Type the next block of code just above the last curly brace before the start of int main().
while (i < num) {
first += second;
second += first;
sum = first + second;
cout << first << "\n";
cout << second << "\n";
i++;
}
The While loop increments the value of 'i' for as long as 'i' is less than 'num'. As this is happening, the 'first' variable is incremented by the 'second', and then the the 'second' variable is "chained" back to 'first' by continuing - and reversing - the incrementation operation on the previous line. This is done so as not to break the process. 'Sum' continues to add the two variables together. 'i' effectively forces the process to repeat by adding another iteration to the loop (until it stops once its value is no longer less than that of 'num').
That's the end of the 'fibonacci' function (ensure there are an equal number of closing curly braces as there are opening curly braces).

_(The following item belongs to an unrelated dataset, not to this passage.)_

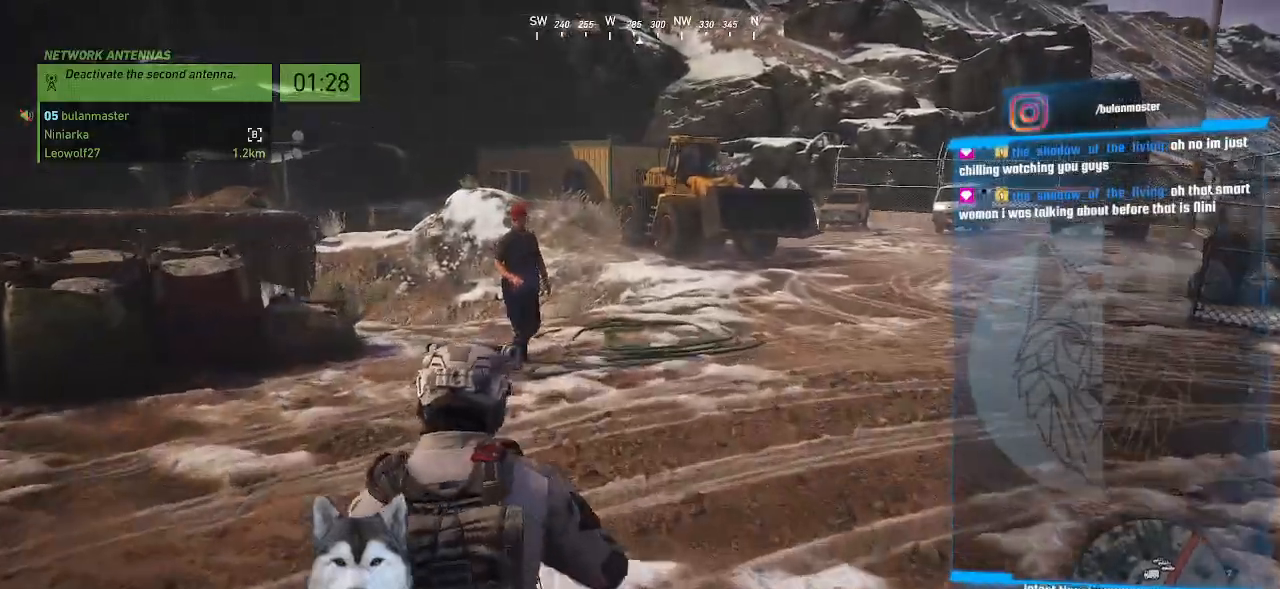
{"keys": ["d", "w"], "mouse": []}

Place the code for the 'main' function just underneath the 'fibonacci' definition.
int main() {
fibonacci(5);
return 0;
}
If you place this code in Code Blocks then select Build and Run under the Build menu, you should see a series of numeric values in the console following the fibonacci algorithm. The sequence will run a specific number of times producing a range of values depending on the number of iterations specified.
Further Development
There are lots of ways you can go with this. Websites such as the Euler Project provide similar coding challenges to the one outlined here and these puzzles in programming logic are a great way to practice. One book which I have found very useful over the years for learning computer programming problem solving techniques is this is one by Robert Lamey - Logical Problem Solving (Prentice Hall). It's quite an old volume, but is still available. I hope you enjoyed the tutorial and thanks for reading.